_TEXTE FOURNI_
#####
Enquête sur un Citoyen au-dessus de tout Soupçon

by - janvier 29, 2018



ENQUETE SUR UN CITOYEN AU DESSUS DE TOUT SOUPCON
d'Elio Petri

lorsque j'ai parlé autour de moi de «la prochaine fois je viserai le cœur», on m'a répondu «enquête sur un citoyen au dessus de tout soupçon". Film qui m'attendait depuis plusieurs mois, et à qui je n'avais pas eu le temps d'accorder assez d'importance.

Je voudrais vous parler de mon ressenti des premières minutes du film. J'aimerai vous décrire le sentiment quand la petite musique d'Enio Moricone retentit. J'aimerai exprimer à quel point j'ai été fascinée par la magnifique actrice. Le choc de la première phrase prononcée après de longues minutes muettes, puis l'acte; puis la mort. Mais je ne vous dirai rien de plus. Je souhaite que vous éprouviez ces sentiments. Je ne dirai que le minimum. Ce que vous lirez partout, uniquement ce que vous aurez besoin pour comprendre ce dont on parle. L'homme tue la femme. Il efface toutes ses traces, puis en fabrique d'autres. On découvre vite que cet homme, le jour même, prend ses nouvelles fonctions. Il devient le chef de la police judiciaire.
Le réalisateur décide de faire une série de films qui esquisseraient un portrait critique de la société ou il évolue. En effet en cette fin des années 60 début des années 70, l'Italie est gouvernée par la démocratie chrétienne depuis la fin de la guerre. La justice est donnée par un groupe autonome, qui a des positions contestées. Pendant les années dont on parle, les groupes extrémistes de droite comme comme de gauche ont pris de l'ampleur, les attentats ce sont multipliés dont certains fomentés par les policiers pour avoir les coudées franches.
La série que compose Elio Petri est composée d'un coin tranquille à la campagne, le film dont on parle ici, la classe ouvrière va au paradis, etla propriété c'est du vol.
pour réaliser ce long métrage, le réalisateur se sert de certains des codes du néoréalisme (un mouvement du cinéma italien qui a existé du milieu de la seconde guerre mondiale, au milieu des années 50, il s'oppose à un cinéma plus léger et plus insouciant). Entre autre on préfère y raconter une situation plutôt que de mettre en scène des longues explications; on favorise la mise en contexte dans la société avant de se recentrer sur l'individu; le propos du film est une critique de la société. Et ce fut si bien fait, qu’après une projection test à d'autres cinéastes, on a conseillé à Pétri de fuir l'Italie avant que le film sorte. Tant le risque d’être arrêté voire assassiné était réel.
Ce film raconte comment cet homme est déchiré entre l'envie de se faire prendre, pour être puni pour ce
crime. Et tout faire pour ne pas l’être, se protégeant et protégeant sa fonction de policier. Car il y a du Kafka dans cette histoire. Et pas simplement par une phrase mise en exergue à la fin du film. C'est aussi dans le déchirement quasi schizophrénique de ce personnage. L'épilogue du de cette histoire en est la quintessence.
#####
_CONSIGNE_
Poursuivez la critique du film d'Elio Petri à partir de sa dernière phrase. La liste provient d'une source distincte de ce texte.

_LIGNES_
#####
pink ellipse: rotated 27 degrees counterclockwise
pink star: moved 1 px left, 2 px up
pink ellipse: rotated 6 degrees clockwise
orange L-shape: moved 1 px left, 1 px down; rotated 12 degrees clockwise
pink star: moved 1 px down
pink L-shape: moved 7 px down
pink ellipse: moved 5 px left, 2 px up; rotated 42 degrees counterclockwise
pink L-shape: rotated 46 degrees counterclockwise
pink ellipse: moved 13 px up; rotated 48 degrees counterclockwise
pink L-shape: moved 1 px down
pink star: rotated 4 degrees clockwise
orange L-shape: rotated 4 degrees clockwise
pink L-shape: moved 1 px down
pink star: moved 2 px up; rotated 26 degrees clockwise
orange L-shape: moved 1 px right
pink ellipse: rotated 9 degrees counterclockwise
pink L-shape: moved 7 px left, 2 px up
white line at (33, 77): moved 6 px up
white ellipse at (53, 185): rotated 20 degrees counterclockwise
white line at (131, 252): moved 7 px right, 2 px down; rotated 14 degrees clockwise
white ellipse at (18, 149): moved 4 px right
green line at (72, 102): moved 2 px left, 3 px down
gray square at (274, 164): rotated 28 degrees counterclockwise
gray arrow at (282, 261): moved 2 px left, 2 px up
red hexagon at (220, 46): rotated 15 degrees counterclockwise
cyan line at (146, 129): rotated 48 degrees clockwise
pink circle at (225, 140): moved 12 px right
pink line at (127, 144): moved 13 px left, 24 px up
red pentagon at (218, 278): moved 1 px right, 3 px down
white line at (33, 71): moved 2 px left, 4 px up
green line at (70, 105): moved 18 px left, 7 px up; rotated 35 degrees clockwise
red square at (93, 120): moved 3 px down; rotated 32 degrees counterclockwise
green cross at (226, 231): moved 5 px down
#####
_RÉSULTAT ATTENDU_
Dans cette volonté de faire de l'homme, l'incarnation de sa fonction, la police se perd. Je ne veux pas en dévoiler trop. Mais le mécanisme mis en place par le scénario est fascinant.
On ne comprend pas tout de suite pourquoi cet homme a tué cette femme. La réalisation met en place un système de flash-back qui nous raconte l'histoire. Chaque flash-back nourrissant le questionnement, pourquoi a-t-il fait ça. Qu'est-ce que la victime a blessé l'homme ou la fonction? Quel ressort se déploie, pourquoi? Est ce qu'on le sait vraiment à la fin du film, vu que l'homme est
perdu? Allons même plus loin, est ce que cette femme n'avait pas la vision la plus pertinente sur l'homme autant que sur sa fonction.
Il est aussi bon de souligner que dans cette société très chrétienne, si la femme est tuée c'est de sa faute parce que libre et divorcée... pensez, c’était une femme qui ne portait pas de sous vêtements. Tout comme lorsqu'il faut trouver un bouc émissaire, il faut que ce soit un étudiant «gauchiste». Et avec quelques «techniques», combien des personnes expérimentées peuvent faire avouer tout est n'importe quoi. Il est jubilatoire de voir cette machinerie se retourner contre son habituel exécutant; de voir le mécanisme s'inverser, de voir une faille et prouver combien il est facile de s'engouffrer dedans. Le scénario écrit par Petri et Ugo Pirro est un exercice d'orfèvre. Pas un moment il ne verse dans la facilité.
La réalisation est à la hauteur. C'est beau. La construction de l'image est sublime. Renforçant le coté kafkaïen de l'un, le coté vaporeux et léger de l'autre, ou le coté crasseux et embourbé de l'institution.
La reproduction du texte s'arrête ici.